- _Text extract_
#####

Spoiler alert | Babel: An Arcane History by RF Kuang

This post follows the previous review I’ve done. I decided to make a review full of spoilers, as there is much to say about this wonderful (and heavy) standalone.

If you didn’t read this book, stop right here and come back when you did it. And if you absolutely want to read a review about this book, here is a spoiler-free one.

Before starting, here are some content warnings to know before starting this book: violence, colonialism, sexism, racism, racism slurs, war, and slavery. Don’t tell me that I didn’t warn you.

Alert Spoilers

The book doesn’t start well as you have your first death, Robin’s mom, and then after his recovery, he is asked to erase who he is and be a new person, like who asks that to a child. Be another person, as I’m not too fond of one part of you. I will make you a perfect British guy so you can enter the best school in Oxford as you can speak a different language as much as English. I will make you learn Latin and Greek, but you need to follow those courses and never miss one or I will make you feel like you’re not a real British who will beat you. Oh, and by the way, I’m your dad, but you can’t say it and tell anyone even if you know it. I hated professor Lovell since the beginning.

It continues like that, as well as coming back from the library where he went to fetch his friend Ramy’s notebook, he is involved in stealing silver bars (I will talk about it later), and he sees his doppelgänger. A little after, he discovers that that guy is his half-brother that lived the exact same life as him. Well yeah, Robin reads, sleeps, and studies in the same conditions as his older brother, Griffin. The only difference is that one follows the survival rule, and the other decides to stop everything and enter Hermes. This secret society wants the destruction of the inequities and the empire. During the story, you feel that they are just objects for Lovell and can be replaceable at any moment, feeling confirmed by himself.

To disappear, Griffin decides to fake his death. He isn’t the only one as Anthony, part of Hermes, is also doing it during his travel to a colony. At some point, I tried to guess who was dead and who had faked it. However, it shows that Babel isn’t a safe place for anyone. As Robin decided to help Hermes in the robberies, I was convinced Professor Playfair knew about it from the beginning and didn’t trust the cohort. A thing that I hoped wasn’t true as he is a furious man who likes to kill people and use the Babel tower ward to do it. After some robbery, Robin is shoot when he wants to go out of the library, so he decides to stop working for Hermes, especially since he knows literary nothing about it.

After that, everything goes back to normal or at least a normal Babel, like expelling a student as he doesn’t have good grades and doing that in front of the whole school and in a theatrical way by smashing his blood vial on the floor. I think it’s humiliating enough to be dragged out of the tower by two of his colleagues in front of everyone; there’s no need to be that dramatic. After that, it’s time for the cohort to pass some tests and the revision sessions are so true; in the end, you don’t know anything anymore, and the pressure you have, the author makes it so accurate, it’s like you are passing those tests.

Can we talk about the soirée they attended even if only Letty wanted to go? I was so mad at her for that, like when three people tell you no and explain why maybe go by yourself or don’t.

#####

- _Tasks to perform_
1. In the Babel review, why does Robin decide to stop working for Hermes? Answer in one to three sentences.
2. Reproduce a passage of the Babel review word for word, beginning at the words "This post follows" and stopping after the words "(and heavy) standalone.".
3. Carry on the Babel review from its last sentence, in the same voice.

- _Record list_
#####

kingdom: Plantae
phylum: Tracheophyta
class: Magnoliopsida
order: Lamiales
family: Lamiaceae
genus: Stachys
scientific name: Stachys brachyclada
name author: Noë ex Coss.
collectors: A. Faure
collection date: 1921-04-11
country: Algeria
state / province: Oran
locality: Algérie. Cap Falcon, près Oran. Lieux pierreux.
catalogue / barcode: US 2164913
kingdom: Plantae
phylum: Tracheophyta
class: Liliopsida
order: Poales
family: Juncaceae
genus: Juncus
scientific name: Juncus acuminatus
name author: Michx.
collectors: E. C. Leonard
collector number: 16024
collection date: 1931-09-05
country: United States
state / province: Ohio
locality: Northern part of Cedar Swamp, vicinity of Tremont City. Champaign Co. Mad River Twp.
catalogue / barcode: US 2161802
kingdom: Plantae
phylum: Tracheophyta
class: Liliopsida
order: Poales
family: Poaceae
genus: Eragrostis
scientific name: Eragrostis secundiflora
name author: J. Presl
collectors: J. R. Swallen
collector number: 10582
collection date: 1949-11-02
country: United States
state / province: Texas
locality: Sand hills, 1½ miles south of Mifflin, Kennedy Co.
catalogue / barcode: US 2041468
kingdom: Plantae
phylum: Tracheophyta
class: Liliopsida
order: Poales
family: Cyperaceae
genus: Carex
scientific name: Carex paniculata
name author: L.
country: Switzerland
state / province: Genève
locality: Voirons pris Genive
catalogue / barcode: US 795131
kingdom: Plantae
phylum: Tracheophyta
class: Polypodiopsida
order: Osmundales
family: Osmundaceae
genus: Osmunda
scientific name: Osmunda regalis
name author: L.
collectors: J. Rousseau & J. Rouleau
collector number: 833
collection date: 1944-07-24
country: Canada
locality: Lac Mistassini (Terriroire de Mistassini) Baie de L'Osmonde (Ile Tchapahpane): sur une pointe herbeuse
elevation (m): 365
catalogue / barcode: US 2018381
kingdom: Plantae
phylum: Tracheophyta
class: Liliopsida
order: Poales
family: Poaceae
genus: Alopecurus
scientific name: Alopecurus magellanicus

#####

- _The results_
1. After one of the robberies, Robin is shot as he tries to leave the library, so he decides to stop working for Hermes. The review adds that he knows practically nothing about the society.

2.
This post follows the previous review I’ve done. I decided to make a review full of spoilers, as there is much to say about this wonderful (and heavy) standalone.

3.
The cards start to be revealed by everyone; Ramy and Victoire are members of Hermes, and Professor Lovell begins to understand that Robin isn’t the mindless boy he thinks he is. After being saved by Robin, the cohort is sent to China for the problem of opium and completely stops trade. It’s simple: the British want to have control of China and more silver, so they decide to send some opium and make people dependent on it. However, the government isn’t happy and stops all the ships from stopping in their harbour. Robin has the role of translator for Mr Baylis. Despite that, Commissioner Lin, their interlocutor, has all the correct assertions and makes Mr Baylis look like a child, which was so funny to read.

As the situation goes down to hell, they decide to send back the cohort and professor Lovell to Britain. During one of the fights between father and son, he still hasn’t really told him; Robin kills the professor with a silver bar, the one that his brother used to kill a person. However, this time he said nothing but the want was there, and that did the silver work. First, I had a little joy dancing to it; second, it shows that silver bars can be more dangerous between some hands than they think. After the cohort hides the corpse by drawing him, they arrive in Britain and directly go to Lovell’s manor. There they find some papers confirming that the meeting with Commissioner Lim aims to create a reason to start a war.

Back in Oxford, Robin meets Lovell’s “real” family, this moment is so sad, as you know that he is dead, and he has two small children, Robin’s half-siblings, and the “dad” by the little one, oh my god. Our dear Playfair knows that something happened during the journey and wants to frame them. Hence, he decides to trick them by saying he is a Hermes member, but he fails miserably, like how can you do that?!

Now we are attacking the worse part of the book: the escape and the end. After being and living with Hermes members for some time, Letty betrays them all. Why not protect a friend who kills someone but not when it comes to destroying my country. Yeah! She betrayed them, but she also killed Ramy, and I’m furious.

It seemed to defy the laws of physics that Ramie Rafi Mirza could be silenced by something so tiny as a bullet. (Robin)

After the betrayal, the arrest, because, yeah, everything continues, especially when you encounter someone like Sterling. He had a little problem with Griffin and used Robin for his vengeance. In the end, he is killed by Griffin, who helps Robin and Victoire to escape, but Griffin is hurt and then shot point blank by a guard. Obviously, in front of Robin, who was hidden, and saw the third person he likes to get killed in front of him. Like, duh, obviously, death is searching for him; I can’t think of another explanation.

A little after, they invade Babel tower and want to use it as a hostage. For that, they are helped by Professor Chakravarti, who is part of Hermes. Also, some students stayed and another Professor.

Faces of colour, faces from the colonies, except for Professor Craft. (Robin)

From this moment and with all the events that happened, Robin will go madder and madder as we are nearer to the ending. He is helped by some people with the strike but loses Professor Chakravarti as he goes too far for him. Before the end, he has the last discussion with Victoire, where they talk about everything and nothing from their three years in Babel.

Be selfish, he whispered. Be brave. (Robin)

To end the Babel problem, he decided to destroy it with silver bars and the word translation, as it’s a word that can’t translate itself. The downside of it is that it will kill anyone who does it, as you don’t have time to go out of the tower. Four people decide to sacrifice themselves, including Robin, and the most beautiful paragraph ever is here. We are following his thoughts about languages and translation as he meets death again.

Silver bars and translation

Now it’s time to talk about silver and its consequences for an entire Empire.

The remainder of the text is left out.